What you should do:
Which of the lines below contain the string "голова"? Pull each one out of the data.

Provided data:

◇ ◇ ◇ ◇ ◇ ◇ ◇

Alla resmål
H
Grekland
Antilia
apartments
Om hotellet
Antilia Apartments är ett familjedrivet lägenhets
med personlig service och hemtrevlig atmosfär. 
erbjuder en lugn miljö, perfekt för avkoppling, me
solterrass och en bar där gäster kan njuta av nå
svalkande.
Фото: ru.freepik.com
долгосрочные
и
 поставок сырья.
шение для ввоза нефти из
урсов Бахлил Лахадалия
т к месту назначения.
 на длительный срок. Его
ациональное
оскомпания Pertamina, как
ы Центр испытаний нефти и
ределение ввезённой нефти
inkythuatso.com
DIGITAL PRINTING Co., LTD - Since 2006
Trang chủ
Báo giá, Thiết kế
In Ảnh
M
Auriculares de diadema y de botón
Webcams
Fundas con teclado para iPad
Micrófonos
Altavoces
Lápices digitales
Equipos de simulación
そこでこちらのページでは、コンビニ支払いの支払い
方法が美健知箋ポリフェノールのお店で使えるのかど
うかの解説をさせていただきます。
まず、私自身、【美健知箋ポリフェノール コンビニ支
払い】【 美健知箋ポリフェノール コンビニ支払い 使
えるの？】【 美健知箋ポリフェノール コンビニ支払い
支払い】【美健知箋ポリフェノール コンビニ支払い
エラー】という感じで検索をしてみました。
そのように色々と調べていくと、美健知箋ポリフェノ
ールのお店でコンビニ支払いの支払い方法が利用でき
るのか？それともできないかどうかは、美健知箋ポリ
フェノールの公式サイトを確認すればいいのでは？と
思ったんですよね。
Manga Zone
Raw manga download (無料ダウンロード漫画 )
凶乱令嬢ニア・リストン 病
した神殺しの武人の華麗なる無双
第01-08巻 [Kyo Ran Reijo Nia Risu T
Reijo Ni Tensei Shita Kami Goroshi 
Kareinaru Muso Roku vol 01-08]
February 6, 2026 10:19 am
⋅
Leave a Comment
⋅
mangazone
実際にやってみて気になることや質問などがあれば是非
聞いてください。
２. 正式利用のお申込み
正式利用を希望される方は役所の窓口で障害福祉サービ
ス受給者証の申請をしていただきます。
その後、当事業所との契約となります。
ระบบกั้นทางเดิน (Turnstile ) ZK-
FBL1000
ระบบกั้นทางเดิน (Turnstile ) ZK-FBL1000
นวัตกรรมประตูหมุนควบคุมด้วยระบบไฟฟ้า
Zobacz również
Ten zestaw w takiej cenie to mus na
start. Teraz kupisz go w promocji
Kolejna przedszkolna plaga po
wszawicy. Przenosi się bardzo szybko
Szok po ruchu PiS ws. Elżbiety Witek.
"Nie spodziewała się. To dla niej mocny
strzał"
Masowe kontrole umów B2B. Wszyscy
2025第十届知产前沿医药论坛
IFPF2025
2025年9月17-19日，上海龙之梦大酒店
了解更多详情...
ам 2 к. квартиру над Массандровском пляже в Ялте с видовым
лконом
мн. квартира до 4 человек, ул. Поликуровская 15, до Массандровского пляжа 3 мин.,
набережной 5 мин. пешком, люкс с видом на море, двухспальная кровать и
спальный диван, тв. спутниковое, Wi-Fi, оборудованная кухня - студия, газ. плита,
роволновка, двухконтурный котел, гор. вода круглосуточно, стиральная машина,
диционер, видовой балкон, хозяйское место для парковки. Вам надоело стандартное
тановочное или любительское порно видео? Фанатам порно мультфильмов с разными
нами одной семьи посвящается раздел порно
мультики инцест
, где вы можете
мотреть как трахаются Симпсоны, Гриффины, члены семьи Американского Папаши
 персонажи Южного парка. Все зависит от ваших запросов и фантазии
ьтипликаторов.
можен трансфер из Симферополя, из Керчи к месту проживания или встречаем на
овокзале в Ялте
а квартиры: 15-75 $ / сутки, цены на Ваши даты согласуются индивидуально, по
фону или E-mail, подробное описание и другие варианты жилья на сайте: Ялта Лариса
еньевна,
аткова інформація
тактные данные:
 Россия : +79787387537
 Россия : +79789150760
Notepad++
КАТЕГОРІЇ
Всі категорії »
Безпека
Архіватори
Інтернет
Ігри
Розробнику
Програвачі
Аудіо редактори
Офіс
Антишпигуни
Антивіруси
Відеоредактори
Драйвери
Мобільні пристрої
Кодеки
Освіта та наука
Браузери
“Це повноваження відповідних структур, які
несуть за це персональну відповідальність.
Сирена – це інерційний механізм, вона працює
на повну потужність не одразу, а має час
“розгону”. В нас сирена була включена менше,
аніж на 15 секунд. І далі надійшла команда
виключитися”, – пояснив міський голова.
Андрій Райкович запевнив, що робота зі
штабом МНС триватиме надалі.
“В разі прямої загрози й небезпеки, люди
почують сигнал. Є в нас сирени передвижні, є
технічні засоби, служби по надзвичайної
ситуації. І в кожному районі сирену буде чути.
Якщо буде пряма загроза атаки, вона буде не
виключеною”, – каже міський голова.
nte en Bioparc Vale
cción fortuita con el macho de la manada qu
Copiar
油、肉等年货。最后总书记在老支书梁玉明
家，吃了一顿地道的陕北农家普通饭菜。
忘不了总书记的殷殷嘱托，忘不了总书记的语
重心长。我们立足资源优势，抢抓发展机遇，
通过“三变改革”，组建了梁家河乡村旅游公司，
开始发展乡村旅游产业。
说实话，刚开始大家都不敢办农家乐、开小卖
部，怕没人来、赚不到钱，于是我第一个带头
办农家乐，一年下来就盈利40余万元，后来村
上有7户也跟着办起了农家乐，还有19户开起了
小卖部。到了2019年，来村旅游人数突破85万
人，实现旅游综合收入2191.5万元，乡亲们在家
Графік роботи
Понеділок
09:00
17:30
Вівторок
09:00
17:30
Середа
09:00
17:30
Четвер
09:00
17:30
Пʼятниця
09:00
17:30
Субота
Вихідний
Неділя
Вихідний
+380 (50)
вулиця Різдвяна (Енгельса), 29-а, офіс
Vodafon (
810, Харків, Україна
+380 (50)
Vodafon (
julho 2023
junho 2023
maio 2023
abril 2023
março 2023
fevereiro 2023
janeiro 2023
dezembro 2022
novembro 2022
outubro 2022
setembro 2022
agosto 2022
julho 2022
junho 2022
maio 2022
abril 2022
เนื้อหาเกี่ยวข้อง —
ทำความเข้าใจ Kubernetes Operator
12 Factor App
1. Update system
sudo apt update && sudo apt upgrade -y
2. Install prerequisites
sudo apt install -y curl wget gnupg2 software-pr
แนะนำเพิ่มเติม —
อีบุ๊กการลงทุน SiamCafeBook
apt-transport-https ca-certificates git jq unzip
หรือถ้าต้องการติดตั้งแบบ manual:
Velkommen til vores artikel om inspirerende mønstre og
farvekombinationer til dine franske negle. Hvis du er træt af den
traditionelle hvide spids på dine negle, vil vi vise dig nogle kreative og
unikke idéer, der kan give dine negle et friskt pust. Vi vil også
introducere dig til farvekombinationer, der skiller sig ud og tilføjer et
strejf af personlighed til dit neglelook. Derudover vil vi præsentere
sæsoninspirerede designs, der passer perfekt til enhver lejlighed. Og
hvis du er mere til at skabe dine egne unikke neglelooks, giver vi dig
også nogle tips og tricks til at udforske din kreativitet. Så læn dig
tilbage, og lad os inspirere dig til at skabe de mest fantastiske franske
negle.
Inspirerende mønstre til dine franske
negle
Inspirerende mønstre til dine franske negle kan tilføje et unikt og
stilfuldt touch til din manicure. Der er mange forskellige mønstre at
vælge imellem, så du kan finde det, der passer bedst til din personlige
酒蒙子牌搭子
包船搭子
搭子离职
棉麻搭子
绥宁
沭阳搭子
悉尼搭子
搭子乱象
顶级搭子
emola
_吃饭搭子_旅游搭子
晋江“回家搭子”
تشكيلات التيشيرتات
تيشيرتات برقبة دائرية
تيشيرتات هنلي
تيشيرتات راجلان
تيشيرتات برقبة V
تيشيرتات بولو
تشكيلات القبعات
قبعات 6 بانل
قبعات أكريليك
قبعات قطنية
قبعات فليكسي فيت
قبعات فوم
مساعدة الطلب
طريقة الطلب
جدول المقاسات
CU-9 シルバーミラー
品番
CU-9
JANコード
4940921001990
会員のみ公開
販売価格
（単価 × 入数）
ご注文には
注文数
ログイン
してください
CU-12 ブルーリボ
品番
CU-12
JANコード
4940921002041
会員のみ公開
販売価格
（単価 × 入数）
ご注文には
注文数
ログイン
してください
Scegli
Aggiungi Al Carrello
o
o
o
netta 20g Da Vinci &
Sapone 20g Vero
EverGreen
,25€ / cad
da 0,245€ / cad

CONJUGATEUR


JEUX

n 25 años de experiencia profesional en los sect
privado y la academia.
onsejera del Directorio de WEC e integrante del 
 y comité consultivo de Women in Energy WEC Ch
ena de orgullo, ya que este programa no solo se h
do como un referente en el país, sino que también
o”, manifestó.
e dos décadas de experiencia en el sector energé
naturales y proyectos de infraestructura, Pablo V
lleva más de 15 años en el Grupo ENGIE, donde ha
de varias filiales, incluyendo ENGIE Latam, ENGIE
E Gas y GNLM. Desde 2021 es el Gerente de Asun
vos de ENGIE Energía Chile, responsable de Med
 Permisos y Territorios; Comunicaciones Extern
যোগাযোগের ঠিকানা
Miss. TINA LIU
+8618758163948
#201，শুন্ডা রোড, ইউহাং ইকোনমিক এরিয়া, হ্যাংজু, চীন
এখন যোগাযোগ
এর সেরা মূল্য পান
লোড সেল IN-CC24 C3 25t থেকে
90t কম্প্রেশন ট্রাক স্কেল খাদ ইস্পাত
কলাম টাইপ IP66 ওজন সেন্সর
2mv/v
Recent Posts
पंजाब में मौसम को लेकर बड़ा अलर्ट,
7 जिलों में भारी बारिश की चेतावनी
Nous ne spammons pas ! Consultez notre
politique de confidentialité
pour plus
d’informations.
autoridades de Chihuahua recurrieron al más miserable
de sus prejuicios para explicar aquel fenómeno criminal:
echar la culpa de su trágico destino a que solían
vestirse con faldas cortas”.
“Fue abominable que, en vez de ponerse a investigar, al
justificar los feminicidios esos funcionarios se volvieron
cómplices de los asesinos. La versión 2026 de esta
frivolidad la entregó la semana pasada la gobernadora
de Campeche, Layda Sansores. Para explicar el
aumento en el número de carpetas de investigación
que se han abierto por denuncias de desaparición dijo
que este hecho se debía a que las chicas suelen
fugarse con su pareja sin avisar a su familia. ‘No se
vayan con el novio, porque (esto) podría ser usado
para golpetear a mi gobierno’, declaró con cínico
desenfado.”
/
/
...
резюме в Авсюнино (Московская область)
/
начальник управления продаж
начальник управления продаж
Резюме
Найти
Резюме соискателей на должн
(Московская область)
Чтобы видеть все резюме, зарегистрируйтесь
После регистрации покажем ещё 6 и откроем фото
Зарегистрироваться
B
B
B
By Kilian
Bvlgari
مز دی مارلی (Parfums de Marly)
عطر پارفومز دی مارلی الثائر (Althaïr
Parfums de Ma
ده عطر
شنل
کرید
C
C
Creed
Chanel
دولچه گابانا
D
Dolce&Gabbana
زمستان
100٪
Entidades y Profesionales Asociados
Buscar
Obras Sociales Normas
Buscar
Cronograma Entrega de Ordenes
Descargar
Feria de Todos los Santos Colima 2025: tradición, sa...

◇ ◇ ◇ ◇ ◇ ◇ ◇

The answer:
виключитися”, – пояснив міський голова.
виключеною”, – каже міський голова.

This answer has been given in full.